# Dorian Yates making a comeback?



## Arnold (Mar 4, 2006)

check him out in this recent pic, he looks pretty big.


----------



## NO2 (Mar 6, 2006)

no he's too old to compete he bit but he's carrying alot of bf


----------



## GFR (Mar 6, 2006)

Dorian Yates  





*Vital Stats* 

[*]Name:  Dorian Yates
[*]Location:  Walmley, Sutton Coldfield, England
[*]Born:  April 19, 1962
[*]Height:  5'10"
[*]Off Season Weight:   Around 280 lbs.
[*]Competition Weight:   Around 260 lbs.
[*]Favorite Exercise:   Bent-Over Rows
*Competitive Record* 
 1984 Mr. Birmingham novice 1st
1985 Novice West Coast (England) 1st
1985 World Games 7th (London)
1986 EFBB British HW 1st (in London)
1988 British Championships 1st
1990 Night of Champions 2nd
1991 Night of Championships 1st
1991 Mr. Olympia 2nd
1991 English Grand Prix 1st
1992 Mr. Olympia 1st
1993 Mr. Olympia 1st
1994 Grand Prix Germany 1st
1994 Grand Prix Spain 1st
1994 Grand Prix England 1st
1994 Mr. Olympia 1st
1995 Mr. Olympia 1st
1996 Mr. Olympia 1st


----------



## Arnold (Mar 6, 2006)

NO2 said:
			
		

> no he's too old to compete he bit but he's carrying alot of bf



Dorian is 44 years old, Ronnie is 42.


----------



## musclepump (Mar 6, 2006)

Dorian could do it. If Benfatto can (or can he?) then Yates could as well.


----------



## P-funk (Mar 6, 2006)

he does look pretty solid in that picture.  But, when he was standing at hsi booth this weekend he looked way small and out of shape.


----------



## Arnold (Mar 6, 2006)

weird, he looks huge in the pic, look at his trap, lat and leg.


----------



## Mudge (Mar 6, 2006)

Look at the arms, he has been that size for awhile.


----------



## Arnold (Mar 7, 2006)

Mudge said:
			
		

> Look at the arms, he has been that size for awhile.



do you mean big?


----------



## PreMier (Mar 7, 2006)

Dorian was a pussy last time I saw him.  Still the greatest BB though


----------



## musclepump (Mar 7, 2006)

PreMier said:
			
		

> Dorian was a pussy last time I saw him.  Still the greatest BB though



 I can tell with all the respect you're giving him there


----------



## Du (Mar 7, 2006)

I would be psyched as hell if he came back... but I doubt it will happen.


----------



## Mudge (Mar 8, 2006)

Robert DiMaggio said:
			
		

> do you mean big?



Small for him, even though his arms are funky (short biceps).


----------



## aceshigh (Mar 9, 2006)

thats actually dorians yates brother


----------



## Mags (Mar 10, 2006)

Last I heard, he was supposedly under 200lbs. That sounds like bullshit now.


----------



## BritChick (Mar 10, 2006)

PreMier said:
			
		

> Dorian was a pussy last time I saw him.



Blasphemy!!!!


----------



## Mags (Mar 10, 2006)

Pussy? He's not the Dinosaur he once was, but Id say he's more of a bear now.


----------



## Mudge (Mar 10, 2006)

Small Dorian does not = pussy. Small Dorian = god on the streets.


----------



## PreMier (Mar 11, 2006)

Fuck, you guys nit pick the smallest things.  All I meant is that he is a shadow of his former self.  He was one of/if not my fav BB.  But if you have been to any competition and seen him there, he is small.


----------



## Mudge (Mar 11, 2006)

Small compared to who? I'm serious, because in the pix I've seen he is only small compared to what he used to look like.

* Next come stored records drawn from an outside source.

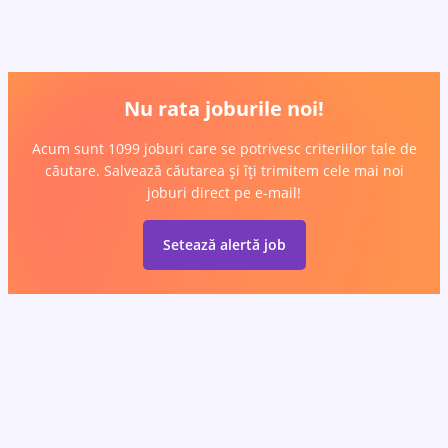
Nu rata joburile noi!
Acum sunt 1099 joburi care se potrivesc criteriilor tale de
căutare. Salvează căutarea și îți trimitem cele mai noi
joburi direct pe e-mail!
Setează alertă job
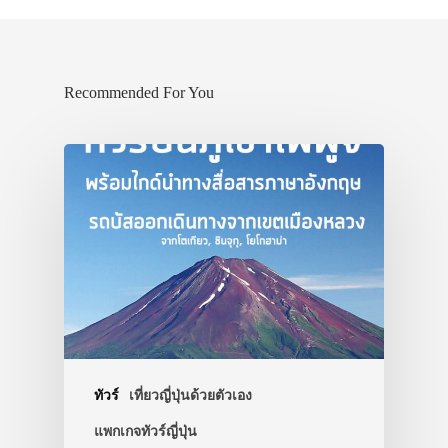
Recommended For You
ทัวร์
เที่ยวญี่ปุ่นด้วยตัวเอง
แพกเกจทัวร์ญี่ปุ่น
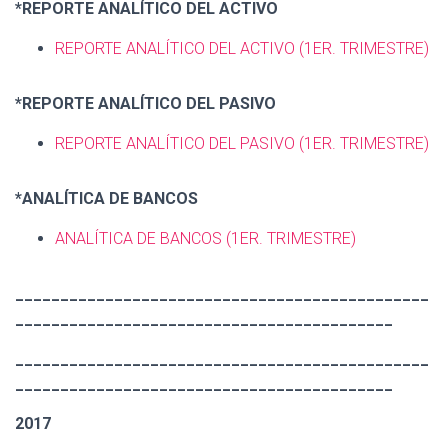
*REPORTE ANALÍTICO DEL ACTIVO
REPORTE ANALÍTICO DEL ACTIVO
(1ER. TRIMESTRE)
*REPORTE ANALÍTICO DEL PASIVO
REPORTE ANALÍTICO DEL PASIVO
(1ER. TRIMESTRE)
*ANALÍTICA DE BANCOS
ANALÍTICA DE BANCOS
(1ER. TRIMESTRE)
______________________________________________
__________________________________________
______________________________________________
__________________________________________
2017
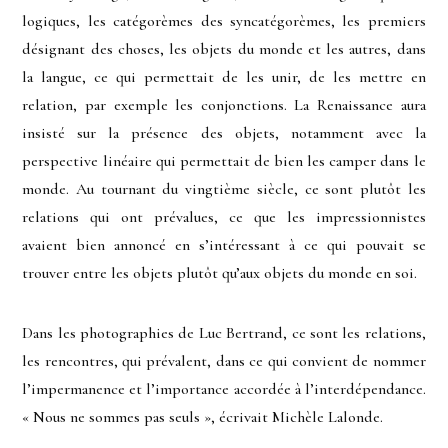
logiques, les catégorèmes des syncatégorèmes, les premiers
désignant des choses, les objets du monde et les autres, dans
la langue, ce qui permettait de les unir, de les mettre en
relation, par exemple les conjonctions. La Renaissance aura
insisté sur la présence des objets, notamment avec la
perspective linéaire qui permettait de bien les camper dans le
monde. Au tournant du vingtième siècle, ce sont plutôt les
relations qui ont prévalues, ce que les impressionnistes
avaient bien annoncé en s’intéressant à ce qui pouvait se
trouver entre les objets plutôt qu’aux objets du monde en soi.
Dans les photographies de Luc Bertrand, ce sont les relations,
les rencontres, qui prévalent, dans ce qui convient de nommer
l’impermanence et l’importance accordée à l’interdépendance.
« Nous ne sommes pas seuls », écrivait Michèle Lalonde.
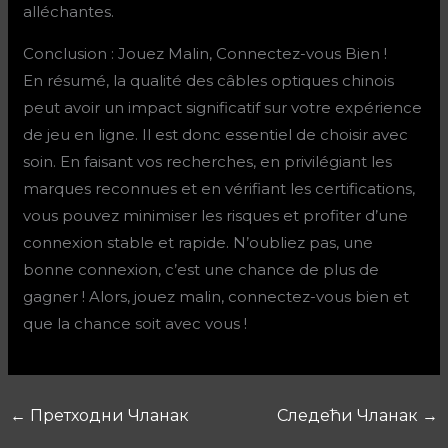
alléchantes.
Conclusion : Jouez Malin, Connectez-vous Bien !
En résumé, la qualité des câbles optiques chinois
peut avoir un impact significatif sur votre expérience
de jeu en ligne. Il est donc essentiel de choisir avec
soin. En faisant vos recherches, en privilégiant les
marques reconnues et en vérifiant les certifications,
vous pouvez minimiser les risques et profiter d’une
connexion stable et rapide. N’oubliez pas, une
bonne connexion, c’est une chance de plus de
gagner ! Alors, jouez malin, connectez-vous bien et
que la chance soit avec vous !
←
Претходни Чланак
Следећи Чланак
→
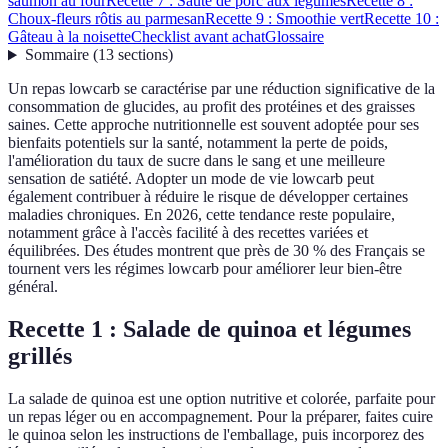
saumon au four
Recette 7 : Sauté de porc aux légumes
Recette 8 :
Choux-fleurs rôtis au parmesan
Recette 9 : Smoothie vert
Recette 10 :
Gâteau à la noisette
Checklist avant achat
Glossaire
Sommaire
(
13
sections
)
Un repas lowcarb se caractérise par une réduction significative de la
consommation de glucides, au profit des protéines et des graisses
saines. Cette approche nutritionnelle est souvent adoptée pour ses
bienfaits potentiels sur la santé, notamment la perte de poids,
l'amélioration du taux de sucre dans le sang et une meilleure
sensation de satiété. Adopter un mode de vie lowcarb peut
également contribuer à réduire le risque de développer certaines
maladies chroniques. En 2026, cette tendance reste populaire,
notamment grâce à l'accès facilité à des recettes variées et
équilibrées. Des études montrent que près de 30 % des Français se
tournent vers les régimes lowcarb pour améliorer leur bien-être
général.
Recette 1 : Salade de quinoa et légumes
grillés
La salade de quinoa est une option nutritive et colorée, parfaite pour
un repas léger ou en accompagnement. Pour la préparer, faites cuire
le quinoa selon les instructions de l'emballage, puis incorporez des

Why would you want to be eating all that shit and shooting all that if you weren't making a living off of it? Let him retire and enjoy his life.


----------



## juggernaut (Mar 11, 2006)

It'd be cool if he came to the O, competed and beat Ronnie's ass.


----------



## GFR (Mar 11, 2006)

Mudge said:
			
		

> Small for him, even though his arms are funky (short biceps).

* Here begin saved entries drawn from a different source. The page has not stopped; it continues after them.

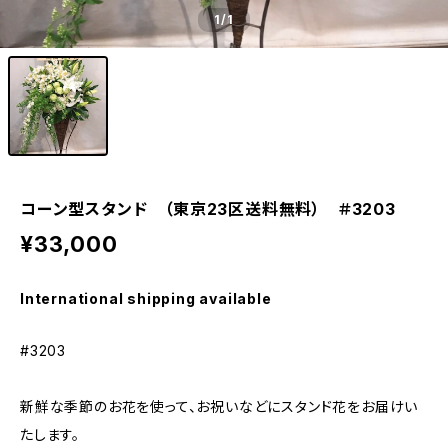
1
/1
コーン型スタンド （東京23区送料無料） ＃3203
¥33,000
International shipping available
#3203
新鮮な季節のお花を使って、お祝いなどにスタンド花をお届けい
たします。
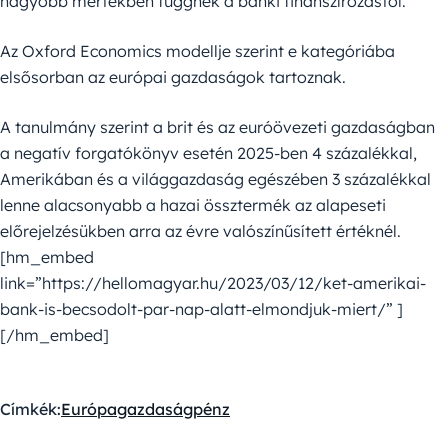
nagyobb mértékben függnek a banki finanszírozástól.
Az Oxford Economics modellje szerint e kategóriába
elsősorban az európai gazdaságok tartoznak.
A tanulmány szerint a brit és az euróövezeti gazdaságban
a negatív forgatókönyv esetén 2025-ben 4 százalékkal,
Amerikában és a világgazdaság egészében 3 százalékkal
lenne alacsonyabb a hazai össztermék az alapeseti
előrejelzésükben arra az évre valószínűsített értéknél.
[hm_embed
link=”https://hellomagyar.hu/2023/03/12/ket-amerikai-
bank-is-becsodolt-par-nap-alatt-elmondjuk-miert/” ]
[/hm_embed]
Címkék:
Európa
gazdaság
pénz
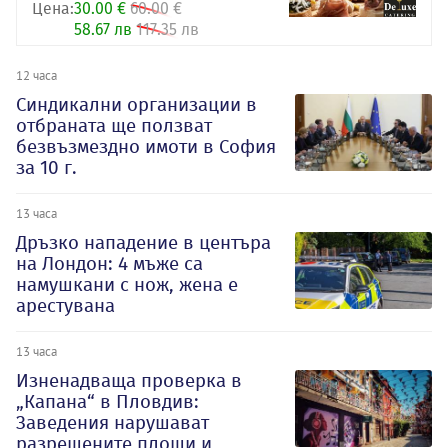
Цена:
30.00 €
60.00 €
58.67 лв
117.35 лв
12 часа
Синдикални организации в
отбраната ще ползват
безвъзмездно имоти в София
за 10 г.
13 часа
Дръзко нападение в центъра
на Лондон: 4 мъже са
намушкани с нож, жена е
арестувана
13 часа
Изненадваща проверка в
„Капана“ в Пловдив:
Заведения нарушават
разрешените площи и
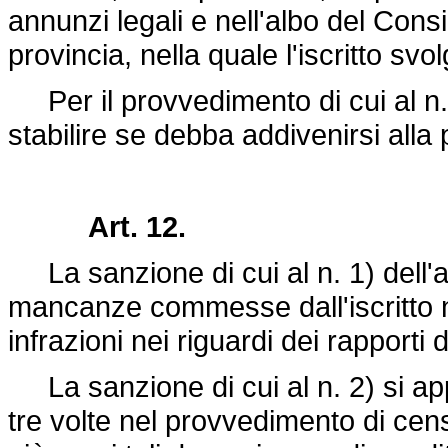
annunzi legali e nell'albo del Consi
provincia, nella quale l'iscritto svol
Per il provvedimento di cui al n.
stabilire se debba addivenirsi alla
Art. 12.
La sanzione di cui al n. 1) dell'ar
mancanze commesse dall'iscritto ne
infrazioni nei riguardi dei rapporti d
La sanzione di cui al n. 2) si appli
tre volte nel provvedimento di censu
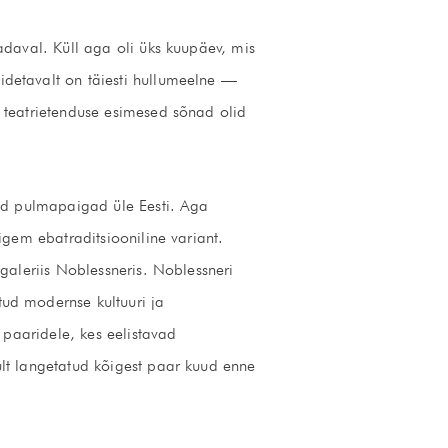
adaval. Küll aga oli üks kuupäev, mis
detavalt on täiesti hullumeelne —
 teatrietenduse esimesed sõnad olid
uud pulmapaigad üle Eesti. Aga
igem ebatraditsiooniline variant.
galeriis Noblessneris. Noblessneri
ud modernse kultuuri ja
 paaridele, kes eelistavad
lt langetatud kõigest paar kuud enne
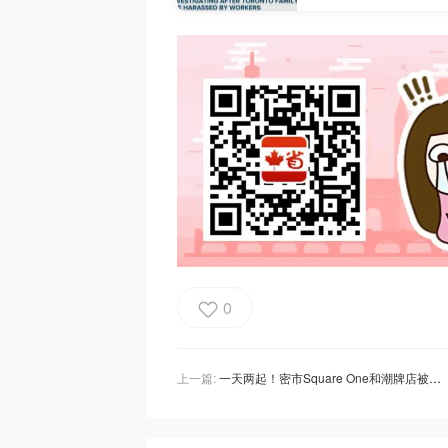
0
上一篇:
一天两起！密市Square One和潮牌店被“0元购”！疯狂抢东西，还用斧头砸碎店面！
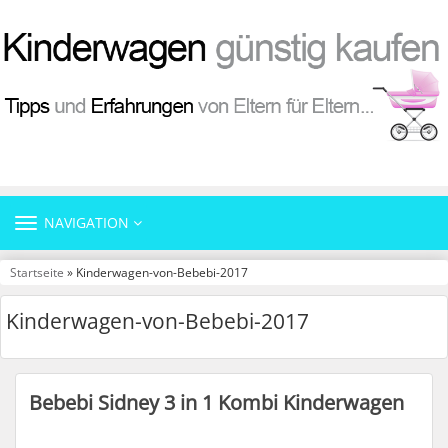
TOGGLE
NAVIGATION
NAVIGATION
Startseite
» Kinderwagen-von-Bebebi-2017
Kinderwagen-von-Bebebi-2017
Bebebi Sidney 3 in 1 Kombi Kinderwagen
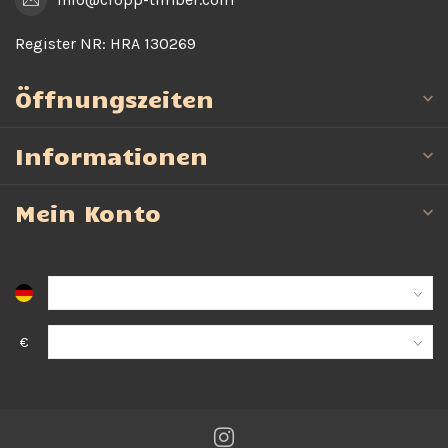
Register NR:
HRA 130269
Öffnungszeiten
Informationen
Mein Konto
€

He tore one of them, and I think he tore a tricep also...said thats why he retired.


----------



## Mags (Mar 12, 2006)

Mudge said:
			
		

> Small compared to who? I'm serious, because in the pix I've seen he is only small compared to what he used to look like.
> 
> Why would you want to be eating all that shit and shooting all that if you weren't making a living off of it? Let him retire and enjoy his life.


 
true, the sheer stacks/amounts he was on per week as well as the 10,000 cal daily diet must've been a nightmare to keep up. You'd never get anyone do that unless a pro and probably at the top end too. Some of his pics when he was bulking were truly phenomenol. He must've been the biggest human being on the planet at one time or another.


----------



## Mudge (Mar 12, 2006)

ForemanRules said:
			
		

> He tore one of them, and I think he tore a tricep also...said thats why he retired.



Yes on both accounts. Levronne tore a tricep a couple years back as well, doing pulldowns.


----------



## PreMier (Mar 14, 2006)

He is small compared to a lot of people.  I have a picture of him and P at the O and he looks like hell.  Im not discrediting him, or anything.. Im just saying he isnt big.  Oh, and I'll be sure to stop sending him all the mail and posting on the forum my opinion, so he can retire and enjoy his life.. since im sure he gives 2 shits about what I think.


----------



## juggernaut (Mar 14, 2006)

but if he trained and got bigger like he would, do you think he'd have a shot?


----------



## JOHNYORK (Mar 15, 2006)

post some pics of him bulking


----------